TikTokker @DevanOnDeck is part of the Walmart Creator program, launched in December. He’s already done a few unboxing videos for the retail giant on TikTok, where he highlights the products he’s bought from the company.

Anyone can apply to the program as well as to Amazon Influencer.

And it used to be that influencers had to be rich, famous or beautiful to succeed as product hawkers. But Amazon and Walmart are changing that standard, said Kelli Burns, a professor at the University of South Florida who researches the creator economy.

“It has democratized the process because there are more avenues for people, and they can build these relationships with these big brands or big retailers,” she said.

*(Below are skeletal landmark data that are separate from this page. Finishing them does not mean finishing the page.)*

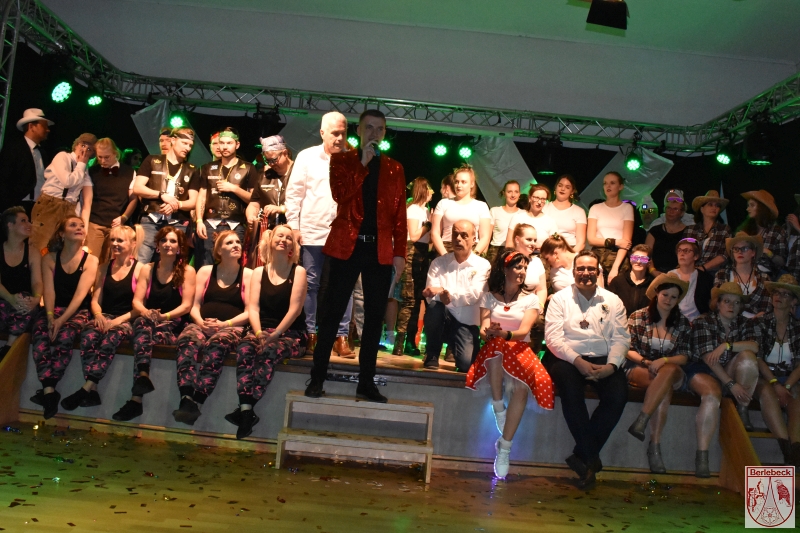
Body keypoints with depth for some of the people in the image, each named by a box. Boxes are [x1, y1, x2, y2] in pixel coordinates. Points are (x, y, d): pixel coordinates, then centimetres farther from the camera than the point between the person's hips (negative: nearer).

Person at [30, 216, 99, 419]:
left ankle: (47, 390, -29)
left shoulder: (90, 260, -2)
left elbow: (80, 294, -12)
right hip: (53, 309, 2)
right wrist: (50, 317, -20)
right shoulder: (49, 258, 6)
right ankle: (50, 391, -34)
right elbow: (49, 291, -4)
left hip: (77, 311, -2)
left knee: (64, 336, -32)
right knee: (41, 336, -30)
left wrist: (61, 320, -22)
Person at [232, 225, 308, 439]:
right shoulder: (259, 272, 12)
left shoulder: (298, 271, 1)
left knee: (269, 351, -33)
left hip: (290, 334, -3)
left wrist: (274, 335, -17)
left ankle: (245, 409, -35)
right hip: (262, 330, 3)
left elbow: (295, 309, -8)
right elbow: (253, 307, 1)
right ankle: (246, 411, -37)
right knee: (244, 349, -29)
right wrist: (258, 332, -17)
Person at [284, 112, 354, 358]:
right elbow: (294, 193, 4)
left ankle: (341, 336, 10)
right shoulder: (307, 157, 5)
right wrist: (293, 226, -1)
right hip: (313, 232, 0)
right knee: (310, 284, 5)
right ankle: (311, 333, 15)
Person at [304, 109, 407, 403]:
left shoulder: (394, 168, 13)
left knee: (374, 316, 4)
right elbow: (340, 195, -10)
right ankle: (317, 378, 12)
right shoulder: (341, 160, 8)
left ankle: (366, 383, 13)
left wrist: (400, 253, 0)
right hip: (345, 246, -2)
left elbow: (399, 215, 8)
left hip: (380, 250, 2)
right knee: (331, 313, 2)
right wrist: (363, 163, -12)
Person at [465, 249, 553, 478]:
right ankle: (498, 407, -23)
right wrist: (488, 332, -29)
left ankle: (504, 447, -23)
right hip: (493, 351, 0)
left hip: (520, 349, 0)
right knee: (495, 346, -39)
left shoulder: (531, 299, 7)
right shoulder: (488, 297, 9)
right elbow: (483, 329, -2)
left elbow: (523, 331, -9)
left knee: (522, 386, -33)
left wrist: (504, 333, -32)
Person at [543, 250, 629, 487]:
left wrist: (611, 365, -14)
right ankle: (591, 457, -19)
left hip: (602, 361, 2)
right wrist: (578, 361, -18)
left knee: (618, 394, -27)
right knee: (570, 386, -34)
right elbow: (553, 337, -4)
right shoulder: (560, 298, 7)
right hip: (567, 359, -2)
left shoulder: (612, 301, 14)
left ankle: (583, 455, -11)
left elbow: (621, 338, 5)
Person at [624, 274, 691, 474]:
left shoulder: (683, 324, 11)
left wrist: (663, 361, -16)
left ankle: (641, 421, -35)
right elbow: (629, 350, 2)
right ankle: (655, 447, -31)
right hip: (638, 369, -2)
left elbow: (684, 357, 3)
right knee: (665, 388, -34)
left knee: (669, 372, -36)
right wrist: (645, 361, -17)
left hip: (671, 371, 2)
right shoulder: (638, 317, 5)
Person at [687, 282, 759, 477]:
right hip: (702, 370, -5)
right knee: (712, 394, -36)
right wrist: (731, 384, -22)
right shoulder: (703, 322, -7)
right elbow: (708, 357, -16)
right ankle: (701, 456, -34)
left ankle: (742, 411, -11)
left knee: (747, 357, -24)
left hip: (729, 371, 5)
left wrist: (727, 345, -24)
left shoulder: (742, 323, 9)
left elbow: (754, 346, -10)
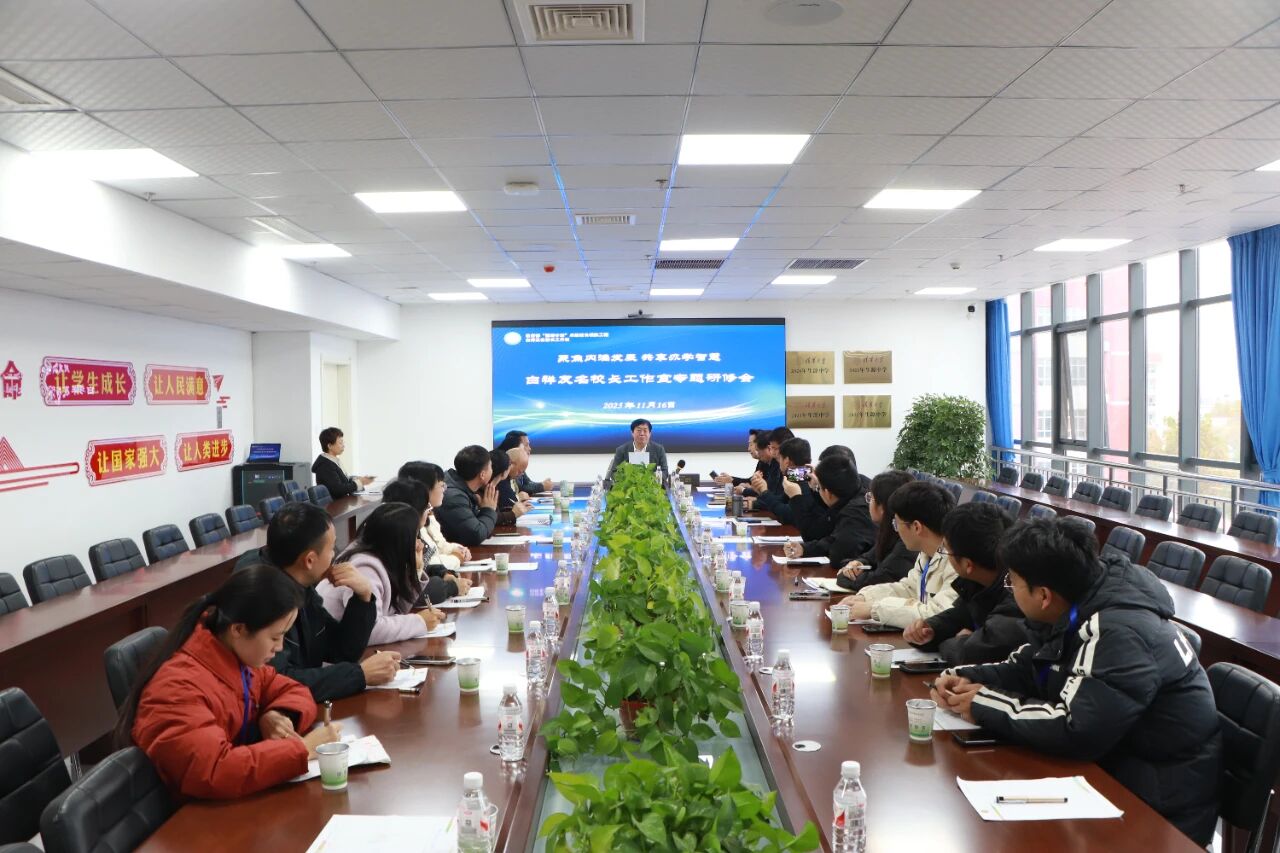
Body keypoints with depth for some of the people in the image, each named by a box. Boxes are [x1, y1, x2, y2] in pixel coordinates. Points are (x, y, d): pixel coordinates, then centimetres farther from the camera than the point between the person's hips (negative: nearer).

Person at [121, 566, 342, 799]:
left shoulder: (237, 656, -1)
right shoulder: (179, 687, -24)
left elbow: (294, 691, 9)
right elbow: (213, 773, -34)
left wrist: (279, 717, -12)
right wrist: (303, 748, -27)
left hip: (236, 802, 7)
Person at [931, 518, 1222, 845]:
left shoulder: (1119, 632, -28)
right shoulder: (1073, 608, 0)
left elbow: (1075, 730, -33)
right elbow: (1028, 668, 14)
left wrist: (985, 706, -21)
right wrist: (967, 678, -3)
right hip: (1111, 764, 8)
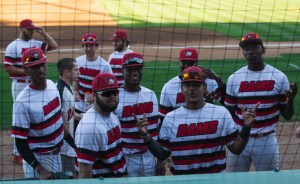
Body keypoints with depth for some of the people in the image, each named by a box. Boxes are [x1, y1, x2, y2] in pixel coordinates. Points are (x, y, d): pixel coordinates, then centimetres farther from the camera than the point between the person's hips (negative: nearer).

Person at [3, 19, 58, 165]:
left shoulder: (36, 44, 9)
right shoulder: (13, 46, -10)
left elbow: (54, 46, 7)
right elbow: (7, 67, -14)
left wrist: (44, 33, 0)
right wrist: (25, 71, -22)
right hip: (20, 86, -7)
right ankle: (17, 153, 7)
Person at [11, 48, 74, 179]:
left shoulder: (52, 85, -3)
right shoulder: (22, 102, -24)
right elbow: (20, 142, -21)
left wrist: (73, 143, 15)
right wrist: (39, 169, -27)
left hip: (57, 155, 7)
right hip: (37, 160, -7)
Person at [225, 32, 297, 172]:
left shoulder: (279, 77, -3)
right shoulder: (234, 78, -1)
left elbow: (287, 116, 0)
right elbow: (229, 114, 6)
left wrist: (291, 100, -18)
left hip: (267, 141, -1)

However, she warned that there could be a downside to having so many TikTokkers jumping into this space. “With all these influencers flooding the platform and promoting products, we may see content that is not as creative in our feeds,” Burns said.

In the meantime, influencers like Sal Farzin are banking on giant companies like Amazon and Walmart to make a living. Right now, he has 2.8 million followers on TikTok and said he earned six figures from this gig last year.

A screenshot compilation of influencers creating content for Walmart’s Creator program. (Courtesy Walmart)

In December, Amazon introduced a TikTok-like feature called Inspire. It’s a portal that lets customers scroll through short-form videos and images of products they can buy from the retail platform. But a column by Leticia Miranda in Bloomberg News pointed out that Amazon has tried something like this before. Its Amazon Spark feature, launched in 2017, tried to capitalize on the social media darling of that day: Instagram. But it never really caught on.

Something that has caught on like wildfire on TikTok? Dupes. As in duplicates of luxury or brand-name products, often in the beauty or clothing categories. The Atlantic recently highlighted this trend, which has spawned a new genre on the platform called deinfluencing in which TikTok creators convince users not to buy expensive, brand-name stuff.

But now, many of the deinfluencers have become so influential — since they’re seen as more authentic than regular influencers — that now brands want to partner with them. It’s all very circular and confusing.